### BRIEF
Could you repeat the listing below exactly while leaving its pictures behind?

### EXCERPTED DATA
──────
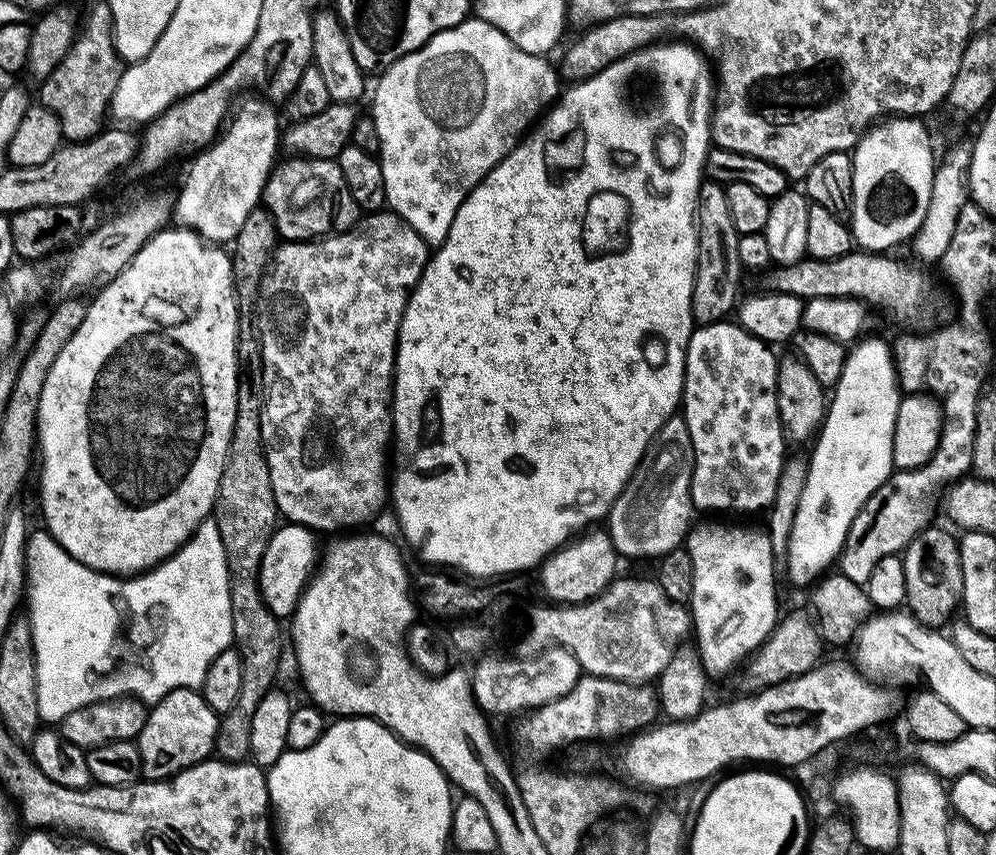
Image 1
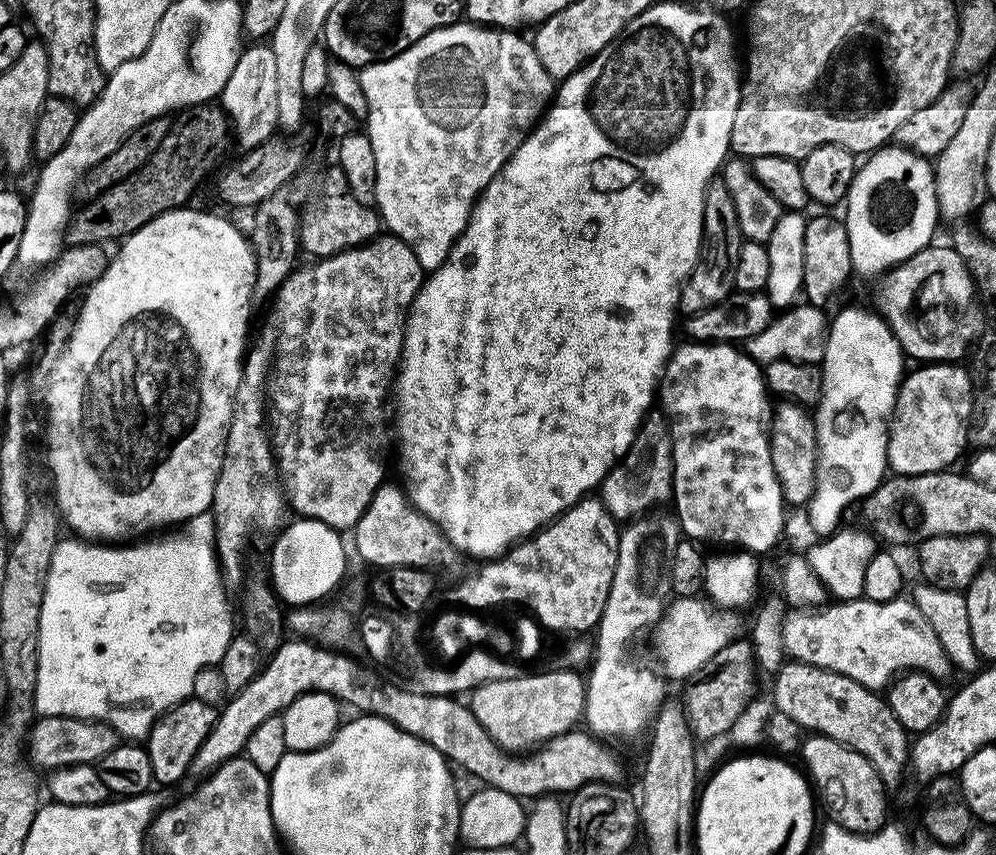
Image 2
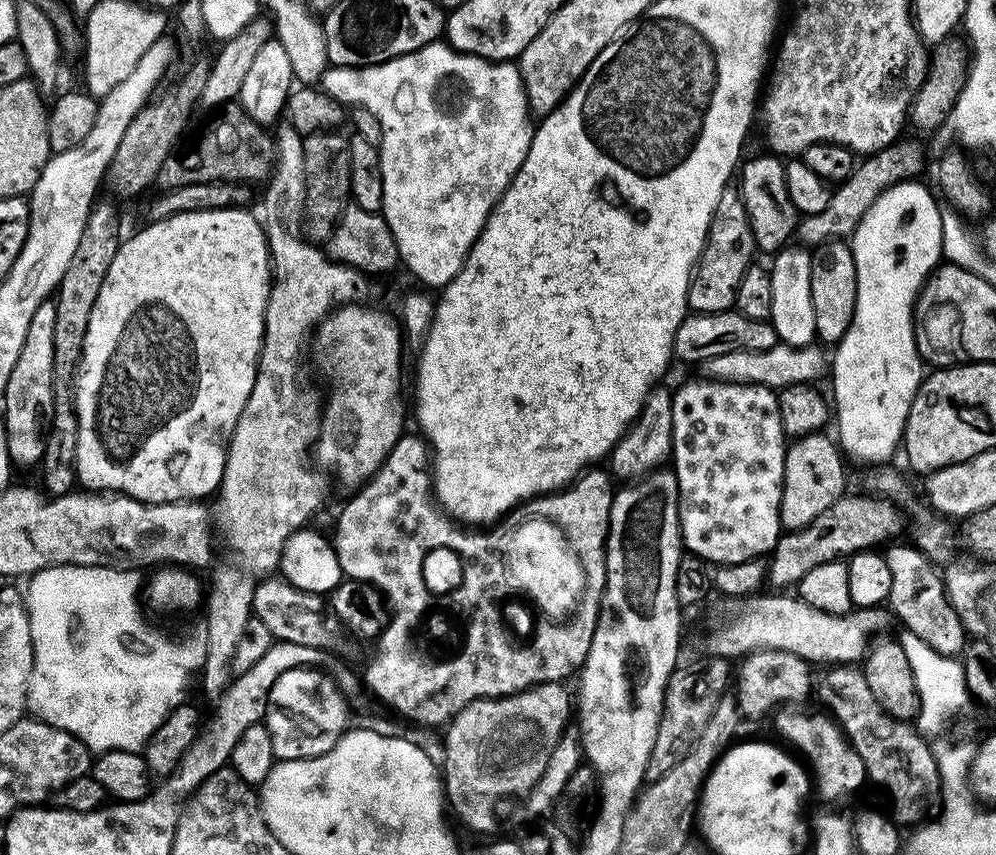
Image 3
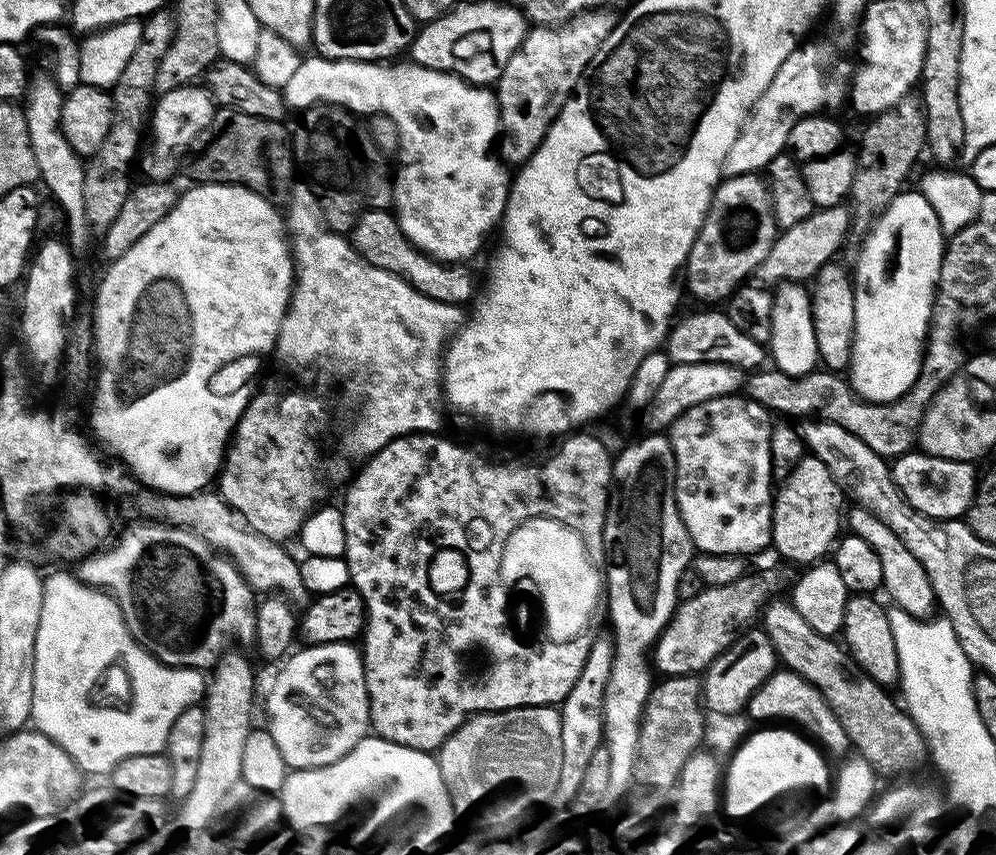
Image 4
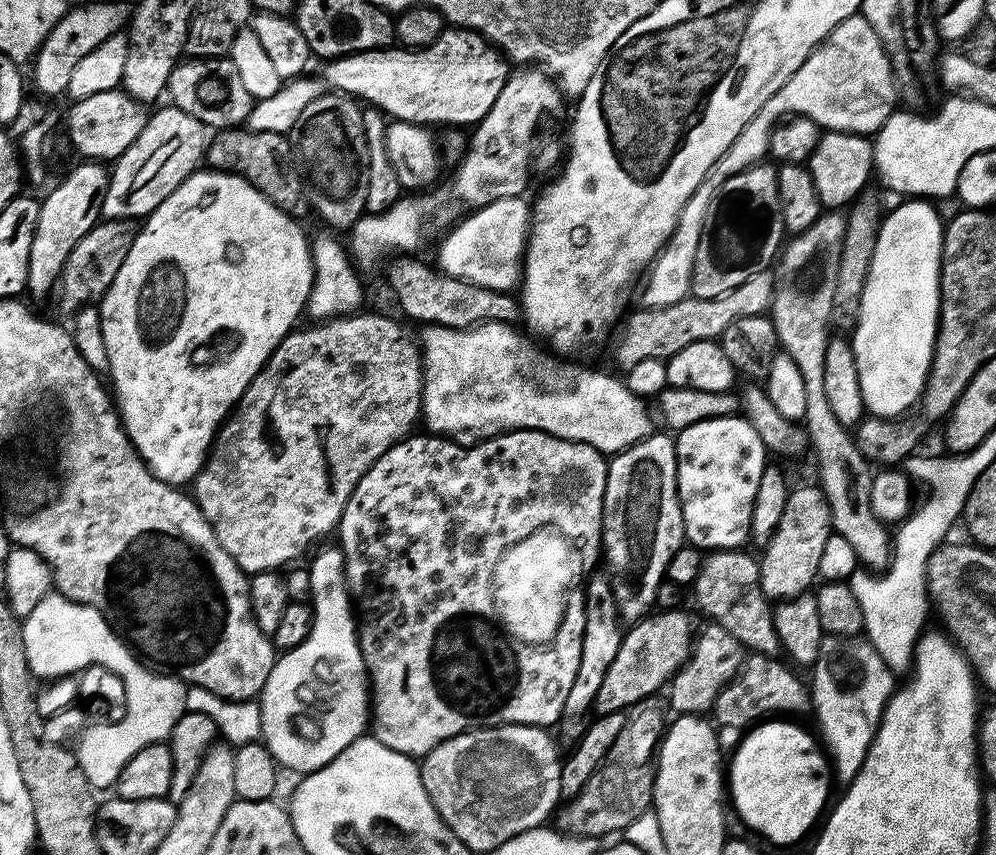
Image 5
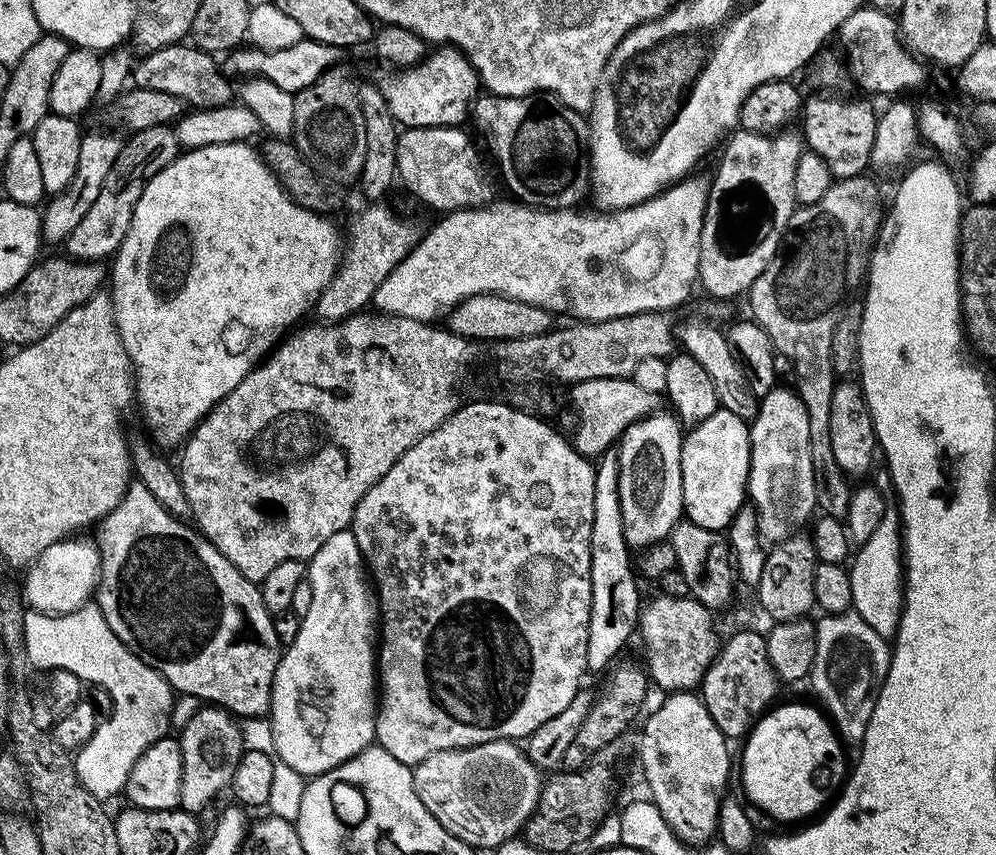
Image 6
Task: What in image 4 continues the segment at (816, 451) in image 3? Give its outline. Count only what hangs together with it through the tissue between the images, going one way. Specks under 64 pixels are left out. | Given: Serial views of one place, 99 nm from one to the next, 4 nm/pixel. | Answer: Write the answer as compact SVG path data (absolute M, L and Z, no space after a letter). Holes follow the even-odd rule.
M805 454L798 462L798 466L794 466L794 470L775 489L772 501L771 547L776 548L777 554L782 559L793 560L796 564L804 564L800 566L811 566L823 561L827 557L824 555L827 552L829 555L830 549L841 535L840 522L842 526L842 514L840 518L840 511L844 508L844 498L846 500L846 492L840 488L830 470L826 468L826 463L820 461L814 455Z

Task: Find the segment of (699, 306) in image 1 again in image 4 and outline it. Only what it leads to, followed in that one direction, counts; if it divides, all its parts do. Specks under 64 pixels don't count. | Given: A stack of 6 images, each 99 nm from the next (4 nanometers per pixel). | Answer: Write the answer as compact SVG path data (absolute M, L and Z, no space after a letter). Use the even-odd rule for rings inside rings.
M748 172L721 179L682 272L683 279L688 279L687 295L689 292L696 300L727 301L770 254L777 235L765 177Z

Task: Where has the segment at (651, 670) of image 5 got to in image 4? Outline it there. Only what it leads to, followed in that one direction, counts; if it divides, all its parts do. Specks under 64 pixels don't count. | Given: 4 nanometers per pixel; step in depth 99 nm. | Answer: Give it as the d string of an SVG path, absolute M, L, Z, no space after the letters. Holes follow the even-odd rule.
M768 568L761 576L745 574L728 585L704 586L696 596L681 599L652 646L650 660L655 671L664 678L703 673L716 661L718 654L731 646L738 630L747 629L751 625L748 623L761 615L762 609L779 593L776 591L783 584L783 574L776 568Z

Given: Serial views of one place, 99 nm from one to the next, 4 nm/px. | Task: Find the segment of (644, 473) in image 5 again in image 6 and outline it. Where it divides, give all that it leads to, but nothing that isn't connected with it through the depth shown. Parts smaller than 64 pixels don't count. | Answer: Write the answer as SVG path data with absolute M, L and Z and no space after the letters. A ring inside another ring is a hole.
M661 410L633 420L619 438L618 498L629 549L647 550L667 541L684 516L680 465L684 437L680 420L671 411Z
──────
### EXERCISE ANSWER
Image 1
Image 2
Image 3
Image 4
Image 5
Image 6
Task: What in image 4 continues the segment at (816, 451) in image 3? Give its outline. Count only what hangs together with it through the tissue between the images, going one way. Specks under 64 pixels are left out. | Given: Serial views of one place, 99 nm from one to the next, 4 nm/pixel. | Answer: Write the answer as compact SVG path data (absolute M, L and Z, no space after a letter). Holes follow the even-odd rule.
M805 454L798 462L798 466L794 466L794 470L775 489L772 501L771 547L776 548L777 554L782 559L793 560L796 564L804 564L800 566L811 566L823 561L827 557L824 555L827 552L829 555L830 549L841 535L840 522L842 526L842 514L840 518L840 511L844 508L844 498L846 500L846 492L840 488L830 470L826 468L826 463L820 461L814 455Z

Task: Find the segment of (699, 306) in image 1 again in image 4 and outline it. Only what it leads to, followed in that one direction, counts; if it divides, all its parts do. Specks under 64 pixels don't count. | Given: A stack of 6 images, each 99 nm from the next (4 nanometers per pixel). | Answer: Write the answer as compact SVG path data (absolute M, L and Z, no space after a letter). Use the even-odd rule for rings inside rings.
M748 172L721 179L682 272L683 279L688 279L687 295L689 292L696 300L727 301L770 254L777 235L765 177Z

Task: Where has the segment at (651, 670) of image 5 got to in image 4? Outline it there. Only what it leads to, followed in that one direction, counts; if it divides, all its parts do. Specks under 64 pixels don't count. | Given: 4 nanometers per pixel; step in depth 99 nm. | Answer: Give it as the d string of an SVG path, absolute M, L, Z, no space after the letters. Holes follow the even-odd rule.
M768 568L761 576L745 574L728 585L704 586L696 596L681 599L652 646L650 660L655 671L664 678L703 673L716 661L718 654L731 646L738 630L747 629L751 625L748 623L761 615L762 609L779 593L776 591L783 584L783 574L776 568Z

Given: Serial views of one place, 99 nm from one to the next, 4 nm/px. | Task: Find the segment of (644, 473) in image 5 again in image 6 and outline it. Where it divides, give all that it leads to, but nothing that isn't connected with it through the depth shown. Parts smaller than 64 pixels don't count. | Answer: Write the answer as SVG path data with absolute M, L and Z and no space after the letters. A ring inside another ring is a hole.
M661 410L633 420L619 438L618 498L629 549L647 550L667 541L684 516L680 465L684 437L680 420L671 411Z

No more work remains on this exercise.